**DIRECTIONS**
All lines from the line containing "Magwaza LS, Opara" up to and including the last line of the entries must be written out exactly, with no others.

**GIVEN DATA**
□ □ □ □ □
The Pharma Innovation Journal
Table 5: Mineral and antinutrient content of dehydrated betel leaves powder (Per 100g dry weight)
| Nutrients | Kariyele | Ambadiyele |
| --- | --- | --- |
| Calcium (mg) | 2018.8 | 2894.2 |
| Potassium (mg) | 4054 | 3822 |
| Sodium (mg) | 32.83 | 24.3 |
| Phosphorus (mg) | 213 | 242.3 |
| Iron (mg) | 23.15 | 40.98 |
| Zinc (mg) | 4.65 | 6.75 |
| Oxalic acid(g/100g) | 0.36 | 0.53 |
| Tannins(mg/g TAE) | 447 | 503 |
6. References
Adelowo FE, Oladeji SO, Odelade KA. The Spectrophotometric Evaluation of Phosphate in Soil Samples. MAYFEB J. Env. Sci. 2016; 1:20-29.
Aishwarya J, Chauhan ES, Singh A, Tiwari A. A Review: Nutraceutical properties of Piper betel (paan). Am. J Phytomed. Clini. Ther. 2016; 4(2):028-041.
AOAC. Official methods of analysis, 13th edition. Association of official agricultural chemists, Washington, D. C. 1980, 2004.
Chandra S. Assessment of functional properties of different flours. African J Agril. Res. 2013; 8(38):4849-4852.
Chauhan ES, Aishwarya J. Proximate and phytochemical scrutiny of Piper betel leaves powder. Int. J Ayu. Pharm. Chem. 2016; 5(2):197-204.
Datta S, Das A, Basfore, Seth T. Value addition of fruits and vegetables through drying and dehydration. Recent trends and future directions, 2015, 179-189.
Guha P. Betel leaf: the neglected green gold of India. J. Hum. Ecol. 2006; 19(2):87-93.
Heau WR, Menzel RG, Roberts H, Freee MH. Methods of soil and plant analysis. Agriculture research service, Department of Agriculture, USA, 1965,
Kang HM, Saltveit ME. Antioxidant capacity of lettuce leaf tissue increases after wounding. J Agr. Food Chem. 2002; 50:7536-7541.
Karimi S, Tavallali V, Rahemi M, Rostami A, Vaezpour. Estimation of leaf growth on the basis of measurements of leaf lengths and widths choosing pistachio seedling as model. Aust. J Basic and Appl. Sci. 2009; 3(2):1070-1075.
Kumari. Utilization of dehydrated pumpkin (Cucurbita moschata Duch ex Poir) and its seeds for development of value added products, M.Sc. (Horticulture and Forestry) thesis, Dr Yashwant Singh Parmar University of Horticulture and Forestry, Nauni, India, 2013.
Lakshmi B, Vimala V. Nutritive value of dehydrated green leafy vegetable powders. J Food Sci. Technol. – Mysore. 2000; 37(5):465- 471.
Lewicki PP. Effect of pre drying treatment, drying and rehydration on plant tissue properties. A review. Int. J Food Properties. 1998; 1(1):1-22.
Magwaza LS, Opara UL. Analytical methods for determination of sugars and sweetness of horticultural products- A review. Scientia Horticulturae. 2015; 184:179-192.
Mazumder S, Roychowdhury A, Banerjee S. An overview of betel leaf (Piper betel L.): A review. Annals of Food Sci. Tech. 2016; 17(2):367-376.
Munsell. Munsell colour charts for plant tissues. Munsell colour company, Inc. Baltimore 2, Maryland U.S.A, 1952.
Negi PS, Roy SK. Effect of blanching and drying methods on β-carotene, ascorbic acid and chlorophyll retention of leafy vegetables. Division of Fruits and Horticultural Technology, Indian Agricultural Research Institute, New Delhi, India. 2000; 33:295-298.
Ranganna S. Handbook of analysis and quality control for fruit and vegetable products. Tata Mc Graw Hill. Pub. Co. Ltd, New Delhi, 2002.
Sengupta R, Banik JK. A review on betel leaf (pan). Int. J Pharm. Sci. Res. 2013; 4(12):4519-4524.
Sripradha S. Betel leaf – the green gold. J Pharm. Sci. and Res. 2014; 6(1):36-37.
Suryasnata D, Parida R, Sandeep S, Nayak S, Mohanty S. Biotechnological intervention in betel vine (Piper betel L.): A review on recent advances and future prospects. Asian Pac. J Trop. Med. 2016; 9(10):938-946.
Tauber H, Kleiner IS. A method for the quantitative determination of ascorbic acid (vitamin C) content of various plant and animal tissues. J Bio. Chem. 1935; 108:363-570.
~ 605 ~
□ □ □ □ □
**SOLUTION**
Magwaza LS, Opara UL. Analytical methods for determination of sugars and sweetness of horticultural products- A review. Scientia Horticulturae. 2015; 184:179-192.
Mazumder S, Roychowdhury A, Banerjee S. An overview of betel leaf (Piper betel L.): A review. Annals of Food Sci. Tech. 2016; 17(2):367-376.
Munsell. Munsell colour charts for plant tissues. Munsell colour company, Inc. Baltimore 2, Maryland U.S.A, 1952.
Negi PS, Roy SK. Effect of blanching and drying methods on β-carotene, ascorbic acid and chlorophyll retention of leafy vegetables. Division of Fruits and Horticultural Technology, Indian Agricultural Research Institute, New Delhi, India. 2000; 33:295-298.
Ranganna S. Handbook of analysis and quality control for fruit and vegetable products. Tata Mc Graw Hill. Pub. Co. Ltd, New Delhi, 2002.
Sengupta R, Banik JK. A review on betel leaf (pan). Int. J Pharm. Sci. Res. 2013; 4(12):4519-4524.
Sripradha S. Betel leaf – the green gold. J Pharm. Sci. and Res. 2014; 6(1):36-37.
Suryasnata D, Parida R, Sandeep S, Nayak S, Mohanty S. Biotechnological intervention in betel vine (Piper betel L.): A review on recent advances and future prospects. Asian Pac. J Trop. Med. 2016; 9(10):938-946.
Tauber H, Kleiner IS. A method for the quantitative determination of ascorbic acid (vitamin C) content of various plant and animal tissues. J Bio. Chem. 1935; 108:363-570.
~ 605 ~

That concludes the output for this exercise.